Or maybe it was the Dom, wasn't good at being dom? 

 

Posted

you can work on being submissive.  On what it means to you and also in learning what others may expect from it.

Posted
I think this depends on whether you really want to be submissive, i.e. is that still your fantasy?
As per previous comments, you can work on being submissive, it could be that you and the Dom weren't compatible, or as you have alluded to, the Dom you were with wasn't very good, as in understanding your needs as a sub.
So go with your heart and what you want. If it's to be submissive, then work on what that means to you and make sure you communicate that with any future Doms.
Posted

If you really think you want to be submissive, when you meet someone who wants the same things out of the relationship that you do, you won't have this feeling! If you are just doing it for someone else, then it might not be for you?

Posted
Based on the information provided there's nothing to base an opinion on either way - perhaps time for some self-reflection around why you think that way and what you can do to change it in future.
Posted
Your inability of being able to tell as much about yourself without the opinion of others makes me wonder if you've had enough experience just being yourself without looking for the attention of a Dom.
Posted
23 hours ago, Chris2112-1138 said:

Or maybe it was the Dom, wasn't good at being dom? 

 

So I guess maybe elaborate more. I'm one of those constantly in control guys. I run my life, take care of my elderly parents, one who has parkinson's and the other with dementia/alzhiemers but won't go see a doctor. Friends ask me for advice and help and there's my nephew who has become a handful. So it would be nice to let go. The few times I have tried to be submissive in an intimate setting, ultimately I take control.  

Posted

yep. it's you.

one of the things with kink is there are an awful lot of guys who, on the whole, aren't that submissive but are drawn to the idea because of how much control they have to have in general life - and so it's a form of escapism.    You have to kinda learn to relinquish the control in that moment.

Posted
5 hours ago, Chris2112-1138 said:

So I guess maybe elaborate more. I'm one of those constantly in control guys. I run my life, take care of my elderly parents, one who has parkinson's and the other with dementia/alzhiemers but won't go see a doctor. Friends ask me for advice and help and there's my nephew who has become a handful. So it would be nice to let go. The few times I have tried to be submissive in an intimate setting, ultimately I take control.  

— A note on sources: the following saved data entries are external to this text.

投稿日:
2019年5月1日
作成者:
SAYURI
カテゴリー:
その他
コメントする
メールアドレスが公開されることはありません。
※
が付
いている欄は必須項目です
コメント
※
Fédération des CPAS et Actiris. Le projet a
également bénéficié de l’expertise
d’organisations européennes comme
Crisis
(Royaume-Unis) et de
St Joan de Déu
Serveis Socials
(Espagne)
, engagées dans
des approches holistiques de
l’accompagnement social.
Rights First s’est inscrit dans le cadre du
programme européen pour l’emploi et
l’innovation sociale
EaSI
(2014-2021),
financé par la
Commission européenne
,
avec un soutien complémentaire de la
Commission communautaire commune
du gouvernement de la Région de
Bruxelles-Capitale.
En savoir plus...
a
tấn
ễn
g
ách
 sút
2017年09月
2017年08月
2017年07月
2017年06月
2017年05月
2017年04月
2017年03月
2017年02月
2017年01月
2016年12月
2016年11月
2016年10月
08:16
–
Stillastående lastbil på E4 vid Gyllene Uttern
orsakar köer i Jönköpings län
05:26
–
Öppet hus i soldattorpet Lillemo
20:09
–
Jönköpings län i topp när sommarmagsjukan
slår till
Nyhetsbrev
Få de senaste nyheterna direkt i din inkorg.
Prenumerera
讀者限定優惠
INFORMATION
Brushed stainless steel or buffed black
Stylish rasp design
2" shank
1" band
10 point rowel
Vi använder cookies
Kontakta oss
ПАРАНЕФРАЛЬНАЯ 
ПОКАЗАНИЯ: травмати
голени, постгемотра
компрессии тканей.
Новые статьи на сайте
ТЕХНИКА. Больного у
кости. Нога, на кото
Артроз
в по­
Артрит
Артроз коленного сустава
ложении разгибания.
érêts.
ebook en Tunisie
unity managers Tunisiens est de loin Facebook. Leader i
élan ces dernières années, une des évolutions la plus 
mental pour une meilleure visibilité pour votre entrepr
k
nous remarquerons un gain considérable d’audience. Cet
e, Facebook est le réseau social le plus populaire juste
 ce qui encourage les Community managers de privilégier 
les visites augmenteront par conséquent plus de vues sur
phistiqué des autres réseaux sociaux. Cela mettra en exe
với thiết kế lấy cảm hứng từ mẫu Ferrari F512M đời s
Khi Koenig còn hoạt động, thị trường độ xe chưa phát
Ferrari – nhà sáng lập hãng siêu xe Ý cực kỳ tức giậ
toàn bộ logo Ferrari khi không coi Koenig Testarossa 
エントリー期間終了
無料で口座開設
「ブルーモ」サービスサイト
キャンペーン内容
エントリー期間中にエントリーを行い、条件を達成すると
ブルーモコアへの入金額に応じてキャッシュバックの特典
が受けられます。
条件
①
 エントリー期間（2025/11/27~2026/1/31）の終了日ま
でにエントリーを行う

Over the years, I've worked with numerous family carers. A regular conversation I have is their need to let go, step back because the level at which they are caring for another/others is detrimental for them/the person or people that they care for. It seems that they 'need' to be in control of everything all the time and that if they aren't that they feel that everything will come tumblng down around them (and it won't, not if the support mechanisms are in place). But, that level of control around their caring responsibilities sometimes crosses over into their personal life and again, it's detrimental. It's about setting boundaries just like in any kink setting. When are you a carer, when are you, you. Who else can support, friends, family agencies, organisations. With that said, I'm very aware that while physical/financial caring burdens can be minimised/removed the emotional burden a caring role particularly for a loved one cannot be.

On the other hand, I hear what you're saying with, it would be nice to be able to let go. I have a lot of responsibility and sometimes, it's overwhelming and I just don't want it.

But, there have been very few occassions as to when I've felt submissive towards another. For me it boils down to the personality and character of the other person. Have they gained my respect and trust. If I can't feel that then submission isn't even on the cards. If I do, I've realised that I don't even think about it. I don't necessarily know i'm being submissive unless I'm paying attention. So for me, it's something that happens naturally rather than, "this is what I want so this is how I'll behave". Kinda like another comment and which brings me back to my original thought, that maybe it's as simple as incompatibility.

Posted

Thanks for the input. More things to think on and figure out what I want.

Posted
On 10/19/2022 at 9:02 PM, Chris2112-1138 said:

So I guess maybe elaborate more. I'm one of those constantly in control guys. I run my life, take care of my elderly parents, one who has parkinson's and the other with dementia/alzhiemers but won't go see a doctor. Friends ask me for advice and help and there's my nephew who has become a handful. So it would be nice to let go. The few times I have tried to be submissive in an intimate setting, ultimately I take control.  

Just do some research, stop blaming the dom and wasting their precious time 

Posted

Peggy - not blaming the dom. I'm not at all. I don't know what I'm doing. That's why I'm asking. 

I DONT want to waste anyone's time, me or the person I am interacting with. I want the experience

to be enjoyed by both of us - or why do it at all.